The first US spot XRP ETF moved within sight of launch after Canary XRP ETF filed Form 8-A12(b) on Nov. 10. This is a key exchange-listing step that formally registers the fund’s shares under Section 12(b) of the Securities Exchange Act.
The document, signed by Steven McClurg, confirms that Nasdaq has approved the listing application. It also ties the product to File No. 333-282545 on the SEC’s EDGAR system.
Inside Nasdaq’s ‘ready’ phase and launch timeline
That filing moves Canary from the long regulatory queue into the technical “ready” phase of Nasdaq’s ETF process. According to Nasdaq’s launch steps, Canary must first submit Form 8-A by 12:00 P.M. ET on the day before launch.
The ETF’s S-1 registration statement must then be declared effective, and trading can begin once a daily list or information circular announces the ETF’s symbol and start date.
Canary’s Oct. 24 S-1/A amendment inserted language invoking Section 8(a), an automatic-effect provision. This allows the registration to become effective approximately 20 days after filing, provided the SEC raises no objections.
Counting from Oct. 24, that window points to about Nov. 14 ET. Nasdaq could publish its daily list late that day or early on November 15, if operations are already underway.
The same amendment confirmed Nasdaq as the venue, replacing the earlier Cboe BZX reference, and set the proposed ticker XRPC. It also described a 10,000-share basket size, named Gemini and BitGo as custodians, and stated that seed funding totals 10,000 shares at $25, or $250,000.

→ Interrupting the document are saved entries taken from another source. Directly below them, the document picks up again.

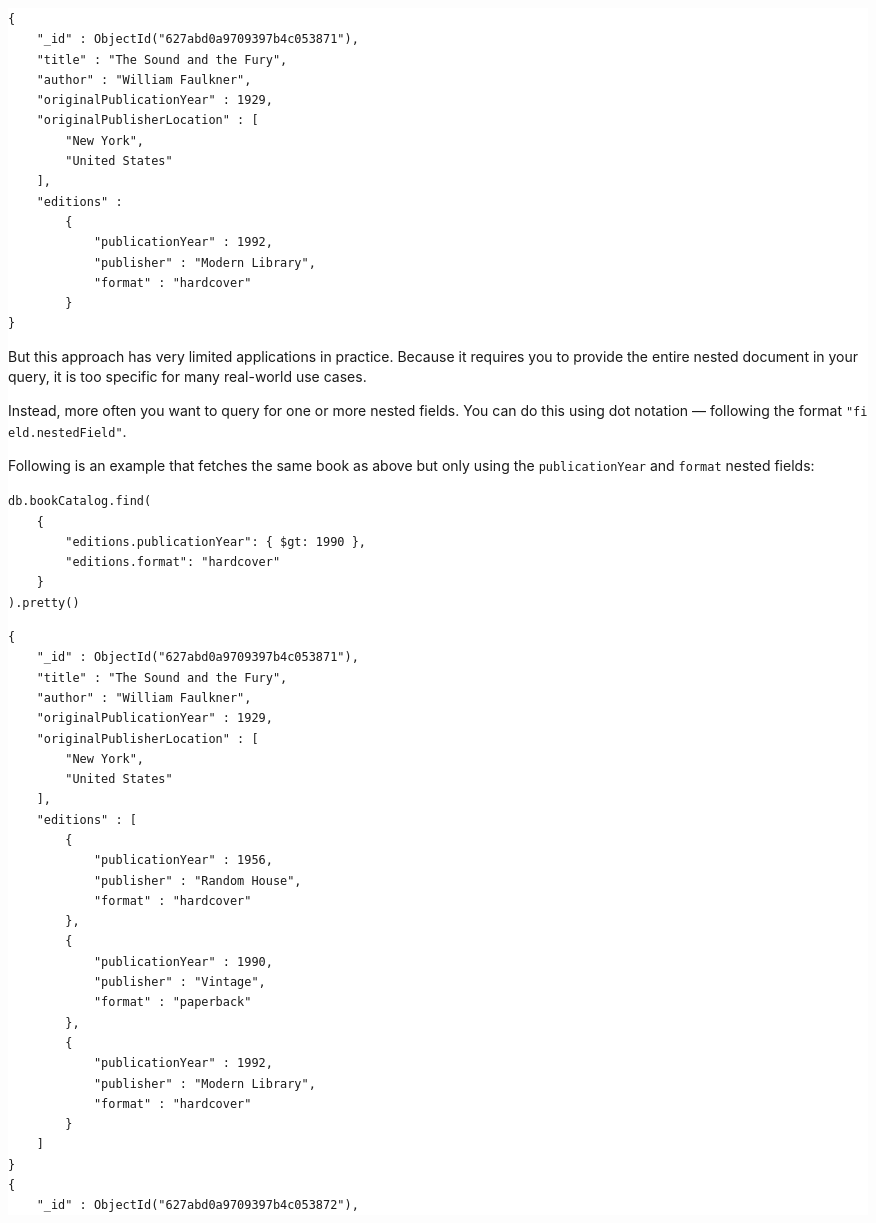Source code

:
 ```output
{
    "_id" : ObjectId("627abd0a9709397b4c053871"),
    "title" : "The Sound and the Fury",
    "author" : "William Faulkner",
    "originalPublicationYear" : 1929,
    "originalPublisherLocation" : [
        "New York",
        "United States"
    ],
    "editions" :
        {
            "publicationYear" : 1992,
            "publisher" : "Modern Library",
            "format" : "hardcover"
        }
}
```

But this approach has very limited applications in practice. Because it requires you to provide the entire nested document in your query, it is too specific for many real-world use cases.

Instead, more often you want to query for one or more nested fields. You can do this using dot notation — following the format `"field.nestedField"`.

Following is an example that fetches the same book as above but only using the `publicationYear` and `format` nested fields:

```command
db.bookCatalog.find(
    {
        "editions.publicationYear": { $gt: 1990 },
        "editions.format": "hardcover"
    }
).pretty()
```

```output
{
    "_id" : ObjectId("627abd0a9709397b4c053871"),
    "title" : "The Sound and the Fury",
    "author" : "William Faulkner",
    "originalPublicationYear" : 1929,
    "originalPublisherLocation" : [
        "New York",
        "United States"
    ],
    "editions" : [
        {
            "publicationYear" : 1956,
            "publisher" : "Random House",
            "format" : "hardcover"
        },
        {
            "publicationYear" : 1990,
            "publisher" : "Vintage",
            "format" : "paperback"
        },
        {
            "publicationYear" : 1992,
            "publisher" : "Modern Library",
            "format" : "hardcover"
        }
    ]
}
{
    "_id" : ObjectId("627abd0a9709397b4c053872"),
```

What the 8-A filing actually means for the XRP ETF launch
The 8-A filing itself does not authorize trading. It functions as the listing registration, while the S-1 provides the securities registration that enables the issuance of shares.
Only when both are in force, and the Nasdaq circular names XRPC, can market makers post quotes. The XRP ETF will also require DTCC/DTC eligibility, which provides the back-office clearance that allows creations and redemptions to settle electronically.
That step is operational, not regulatory, and is often misinterpreted as an approval.
If the SEC allows the S-1 to go effective on schedule, Canary’s XRP ETF could begin trading within one to three sessions. The typical sequence is as follows: first, the 8-A filing appears a few days before the S-1 becomes effective; second, the daily list is published; then, the XRP ETF is listed and trading begins.
A longer delay could occur if Nasdaq or the SEC requests further S-1 edits or additional information from market makers.
The market is watching to see whether XRPC can attract the type of early inflows seen in Bitcoin and Ethereum ETFs. US spot Bitcoin funds have surpassed $50 billion in cumulative net inflows this year. In contrast, spot ETH ETFs have oscillated in the tens of billions, suggesting a clear, but narrower, addressable market for non-BTC assets.
Analysts envision first-month scenarios for the XRP ETF ranging from a few hundred million to several billion dollars, depending on fees, authorized participant onboarding, and wirehouse distribution.
For now, the clock is on the SEC. If no staff action interrupts the Section 8(a) timeline, the registration could be automatically effective later this week.
At that point, only Nasdaq’s publication of the daily list would remain to mark the start of trading. Until that notice is issued, the fund remains approved for listing, but it is not yet live.